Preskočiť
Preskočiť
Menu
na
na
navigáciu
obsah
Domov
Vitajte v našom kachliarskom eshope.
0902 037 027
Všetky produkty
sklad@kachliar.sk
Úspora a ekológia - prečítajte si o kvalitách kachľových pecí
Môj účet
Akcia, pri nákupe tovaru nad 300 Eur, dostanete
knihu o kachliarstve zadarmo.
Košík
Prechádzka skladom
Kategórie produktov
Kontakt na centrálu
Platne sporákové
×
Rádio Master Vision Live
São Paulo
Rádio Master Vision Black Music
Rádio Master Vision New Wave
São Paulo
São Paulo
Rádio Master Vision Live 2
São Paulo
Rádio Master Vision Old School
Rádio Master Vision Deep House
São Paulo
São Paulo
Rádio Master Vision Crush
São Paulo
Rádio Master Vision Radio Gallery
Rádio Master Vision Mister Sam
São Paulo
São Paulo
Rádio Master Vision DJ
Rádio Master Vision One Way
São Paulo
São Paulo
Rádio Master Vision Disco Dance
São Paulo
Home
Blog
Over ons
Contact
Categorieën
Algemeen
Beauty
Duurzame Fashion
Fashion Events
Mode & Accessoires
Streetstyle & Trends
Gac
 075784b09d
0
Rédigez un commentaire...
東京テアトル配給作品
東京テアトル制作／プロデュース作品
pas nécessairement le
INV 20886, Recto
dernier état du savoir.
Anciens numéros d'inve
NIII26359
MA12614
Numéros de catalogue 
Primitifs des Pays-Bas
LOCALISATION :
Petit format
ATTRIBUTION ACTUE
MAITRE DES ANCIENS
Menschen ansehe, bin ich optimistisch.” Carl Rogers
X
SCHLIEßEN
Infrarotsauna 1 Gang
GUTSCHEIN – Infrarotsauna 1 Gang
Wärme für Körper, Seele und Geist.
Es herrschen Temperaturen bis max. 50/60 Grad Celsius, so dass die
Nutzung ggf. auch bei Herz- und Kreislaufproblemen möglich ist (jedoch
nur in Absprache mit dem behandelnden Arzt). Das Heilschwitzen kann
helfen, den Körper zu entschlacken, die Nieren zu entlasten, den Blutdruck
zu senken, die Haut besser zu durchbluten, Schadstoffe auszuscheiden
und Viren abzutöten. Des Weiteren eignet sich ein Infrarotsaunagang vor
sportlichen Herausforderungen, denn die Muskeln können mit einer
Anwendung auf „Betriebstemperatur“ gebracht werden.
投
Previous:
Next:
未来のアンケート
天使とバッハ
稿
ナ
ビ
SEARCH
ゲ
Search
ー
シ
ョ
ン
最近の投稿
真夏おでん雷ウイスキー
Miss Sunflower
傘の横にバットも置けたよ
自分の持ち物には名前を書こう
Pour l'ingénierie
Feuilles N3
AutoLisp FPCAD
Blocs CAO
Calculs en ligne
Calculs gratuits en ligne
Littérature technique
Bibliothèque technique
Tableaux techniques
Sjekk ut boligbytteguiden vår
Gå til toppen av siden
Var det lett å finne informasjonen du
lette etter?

**EXERCISE DESCRIPTION**
When a line in the data above contains the string "Live", copy that line.

**OUTPUT OF THE EXERCISE**
Rádio Master Vision Live
Rádio Master Vision Live 2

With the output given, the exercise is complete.